A new set of rules that the Union government proposed to introduce to administer the country’s environment clearance regime raised renewed ecological concerns in India’s Northeast and other tribal areas, that have 60 percent of the country’s forest cover.
Experts are of the view that once the rules, proposed in the draft Environment Impact Assessment (EIA) notification 2020, are implemented, many projects stuck in India’s Northeast and other tribal areas due to ecological concerns will get easy clearance, undermining environmental impact.
On March 23, just a day before the country went into lockdown to prevent the spread of COVID-19, the government released the draft notification to replace the EIA notification 2006.
Following the release, the Ministry of Environment, Forest and Climate change (MoEFCC) had set a June-30 deadline for stakeholders to put forth their objections and views. The Delhi High Court on Monday (June 29), however, extended the time period for filing objections till August 11.
Legal experts and tribal rights activists say the notification seeks to alter 12 out of 14 clauses of the 2006 executive order and several statutory provisions emphasizing on “ease of doing business”, particularly with regard to infrastructure projects and exploration of natural resources.
Director of the New Delhi-based Rights and Risks Analysis Group (RRAG) Suhas Chakma said the draft EIA would legitimise violation of environment protection laws, dilute public consultation process, and provide discretionary powers to authorities to clear any project labelling them as “of national interest.”
The Indigenous Lawyers Association of India, which is a network of tribal lawyers, also took serious exception to the contents of the draft notification, pointing out that Northeast and other tribal areas of the country would naturally be the most affected if this executive order comes into force.
The association, established earlier this year to uphold existing legal rights of the indigenous communities, dubbed the draft notification an instrument to “grab tribal lands and forests.”

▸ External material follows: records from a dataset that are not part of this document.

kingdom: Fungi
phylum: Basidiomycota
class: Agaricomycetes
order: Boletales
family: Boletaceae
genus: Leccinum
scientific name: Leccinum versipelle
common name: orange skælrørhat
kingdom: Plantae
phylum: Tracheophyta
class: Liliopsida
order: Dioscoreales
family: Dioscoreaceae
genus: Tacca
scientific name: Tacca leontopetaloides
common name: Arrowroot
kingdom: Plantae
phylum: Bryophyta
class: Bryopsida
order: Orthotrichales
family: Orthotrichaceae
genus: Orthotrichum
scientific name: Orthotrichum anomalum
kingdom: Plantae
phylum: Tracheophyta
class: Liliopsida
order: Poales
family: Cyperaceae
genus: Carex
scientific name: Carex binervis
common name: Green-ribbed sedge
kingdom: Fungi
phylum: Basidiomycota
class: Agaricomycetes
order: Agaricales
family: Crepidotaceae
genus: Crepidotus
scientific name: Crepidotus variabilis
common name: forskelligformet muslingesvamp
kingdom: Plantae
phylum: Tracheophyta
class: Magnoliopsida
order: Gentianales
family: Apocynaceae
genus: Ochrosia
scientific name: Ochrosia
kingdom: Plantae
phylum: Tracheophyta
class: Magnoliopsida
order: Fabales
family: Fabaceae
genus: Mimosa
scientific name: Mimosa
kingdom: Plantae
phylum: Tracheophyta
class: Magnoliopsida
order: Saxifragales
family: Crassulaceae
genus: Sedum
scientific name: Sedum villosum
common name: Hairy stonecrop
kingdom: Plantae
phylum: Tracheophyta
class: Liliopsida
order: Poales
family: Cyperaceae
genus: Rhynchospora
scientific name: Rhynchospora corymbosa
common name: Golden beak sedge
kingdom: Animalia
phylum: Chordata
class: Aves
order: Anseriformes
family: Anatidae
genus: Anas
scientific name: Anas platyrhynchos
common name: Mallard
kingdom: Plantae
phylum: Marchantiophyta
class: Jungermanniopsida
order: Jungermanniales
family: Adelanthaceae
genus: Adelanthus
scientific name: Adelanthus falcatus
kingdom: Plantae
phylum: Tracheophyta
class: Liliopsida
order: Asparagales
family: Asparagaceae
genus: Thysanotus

In a letter addressed to the Environment Ministry on June 30, it demanded immediate withdrawal of the “unconstitutional draft”. It said if the draft was not withdrawn or changed to comply with constitutional propriety, then it would be subject to challenge before the Supreme Court as “allowing an executive order to override, amend or alter statutory provisions amounts to inviting anarchy in the country.”
The draft exempts a long list of projects from environmental clearance under “security” or “strategic considerations”. But it does not define what constitutes “security” or “strategic considerations”.
Among others, it also seeks to override the powers of the Gram Sabha guaranteed under the Panchayats (Extension to the Scheduled Areas) Act 1996, and the Scheduled Tribes and Other Traditional Forest Dwellers Act 2006 to grant approval or consent to any project in tribal/forest areas.
Those who have analysed the draft said it would help the government to push through any project under the garb of “security” or “strategic considerations” overlooking environmental or land related issues.
For instance, the 3097-MW Dibang Valley Hydropower project in Arunachal Pradesh is embroiled in environmental controversy as it will require felling of over 2.7 lakh trees, and will pose a serious threat to Dibang Wildlife Sanctuary, a tiger habitat.
The project will also submerge 4,009 hectares of land and push back water of Dibang river by 43 km upstream. About 43 villages of Idu-Mishmi tribe will be directly affected by the project’s dam – the largest in India and the world’s tallest concrete gravity dam with a height of 288 metres.
Besides, oil and natural gas exploration works in several blocks owned by companies, including that of Oil India and Anil Agarwal-led Vedanta, are stuck over forest and wildlife clearance issues.
“Works can be resumed in these projects without complying with environmental norms if the new notification becomes rules,” said Dilip Kanti Chakma, president of the ILAI.
The new rules would also provide lots of leeway to circumvent land rights of tribals and environment protection laws while undertaking commercial mining of 41 coal blocks the government recently opened for private players, Chakma said.